• _EXERCISE_
The material below is to be copied exactly from the line with "18: (218, 91)" up to and including the line with "10: (76, 17)", with nothing else kept and no pictures.

• _RECORD EXTRACTS_
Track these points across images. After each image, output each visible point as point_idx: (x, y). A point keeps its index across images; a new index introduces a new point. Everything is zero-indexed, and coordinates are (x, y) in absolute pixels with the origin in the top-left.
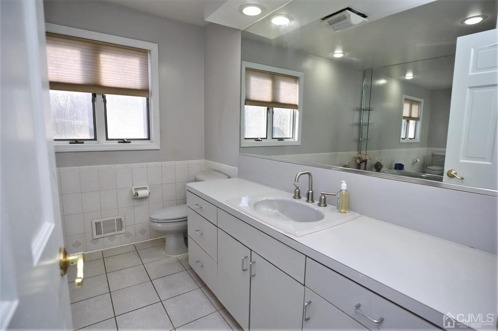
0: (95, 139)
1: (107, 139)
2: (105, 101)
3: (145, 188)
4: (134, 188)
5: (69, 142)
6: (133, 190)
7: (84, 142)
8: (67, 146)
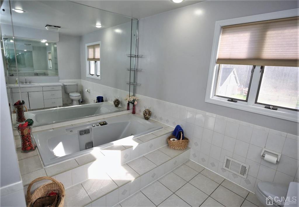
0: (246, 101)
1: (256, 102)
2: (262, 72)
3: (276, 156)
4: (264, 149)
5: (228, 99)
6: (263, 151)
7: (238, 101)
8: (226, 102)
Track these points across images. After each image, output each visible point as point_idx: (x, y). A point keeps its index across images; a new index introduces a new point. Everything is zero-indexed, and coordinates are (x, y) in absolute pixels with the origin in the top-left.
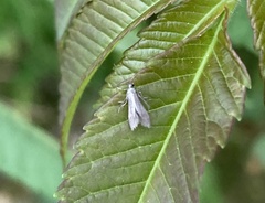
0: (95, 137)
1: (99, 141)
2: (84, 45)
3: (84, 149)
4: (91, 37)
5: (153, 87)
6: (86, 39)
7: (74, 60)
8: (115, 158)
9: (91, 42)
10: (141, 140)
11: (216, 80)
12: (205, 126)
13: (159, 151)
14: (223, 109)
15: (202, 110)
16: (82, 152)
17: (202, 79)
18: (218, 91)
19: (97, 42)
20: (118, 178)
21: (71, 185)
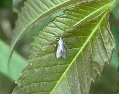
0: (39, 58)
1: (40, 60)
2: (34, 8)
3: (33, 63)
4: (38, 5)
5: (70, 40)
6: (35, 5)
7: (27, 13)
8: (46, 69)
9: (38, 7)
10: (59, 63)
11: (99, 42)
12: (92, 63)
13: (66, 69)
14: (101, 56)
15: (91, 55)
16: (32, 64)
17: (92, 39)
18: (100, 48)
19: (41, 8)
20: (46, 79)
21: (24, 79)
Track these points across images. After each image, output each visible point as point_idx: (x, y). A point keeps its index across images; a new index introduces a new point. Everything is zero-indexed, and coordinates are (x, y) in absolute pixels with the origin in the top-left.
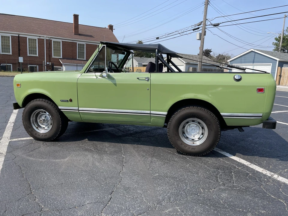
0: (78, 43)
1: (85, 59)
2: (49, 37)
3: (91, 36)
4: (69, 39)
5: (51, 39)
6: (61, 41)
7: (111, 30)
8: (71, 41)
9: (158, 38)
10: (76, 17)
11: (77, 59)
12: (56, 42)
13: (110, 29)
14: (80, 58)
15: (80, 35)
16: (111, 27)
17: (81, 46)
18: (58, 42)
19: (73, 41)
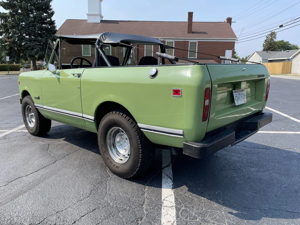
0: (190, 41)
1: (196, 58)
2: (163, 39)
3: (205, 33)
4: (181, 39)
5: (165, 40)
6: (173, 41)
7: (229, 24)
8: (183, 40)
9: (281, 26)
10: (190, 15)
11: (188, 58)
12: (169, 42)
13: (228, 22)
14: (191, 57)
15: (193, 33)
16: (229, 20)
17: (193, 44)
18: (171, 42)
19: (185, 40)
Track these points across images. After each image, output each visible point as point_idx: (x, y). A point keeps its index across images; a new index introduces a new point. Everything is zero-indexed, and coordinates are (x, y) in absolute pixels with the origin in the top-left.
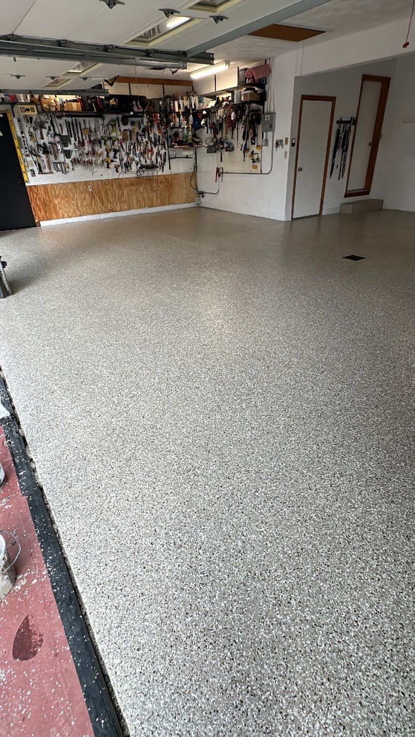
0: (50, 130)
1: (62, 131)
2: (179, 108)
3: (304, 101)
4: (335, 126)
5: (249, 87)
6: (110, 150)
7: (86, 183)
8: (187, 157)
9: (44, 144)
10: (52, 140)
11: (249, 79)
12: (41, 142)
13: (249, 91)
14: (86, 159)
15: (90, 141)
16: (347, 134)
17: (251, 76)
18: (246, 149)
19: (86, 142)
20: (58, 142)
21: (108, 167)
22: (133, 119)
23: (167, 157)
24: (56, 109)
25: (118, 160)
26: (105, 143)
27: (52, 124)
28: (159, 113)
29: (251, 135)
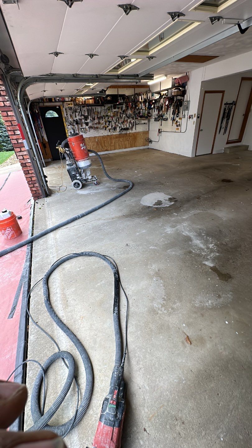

• _TASK ANSWER_
18: (218, 91)
19: (97, 42)
20: (118, 178)
21: (71, 185)
0: (39, 58)
1: (40, 60)
2: (34, 8)
3: (33, 63)
4: (38, 5)
5: (70, 40)
6: (35, 5)
7: (27, 13)
8: (46, 69)
9: (38, 7)
10: (59, 63)
11: (99, 42)
12: (92, 63)
13: (66, 69)
14: (101, 56)
15: (91, 55)
16: (32, 64)
17: (92, 39)
18: (100, 48)
19: (41, 8)
20: (46, 79)
21: (24, 79)
Track these points across images. After each image, output each visible point as point_idx: (x, y). A point keeps its index across images; a new index introduces a new point. Everything is zero-indexed, and coordinates are (x, y) in absolute pixels with the origin in the top-left.
0: (78, 43)
1: (85, 59)
2: (49, 37)
3: (91, 36)
4: (69, 39)
5: (51, 39)
6: (61, 41)
7: (111, 30)
8: (71, 41)
9: (158, 38)
10: (76, 17)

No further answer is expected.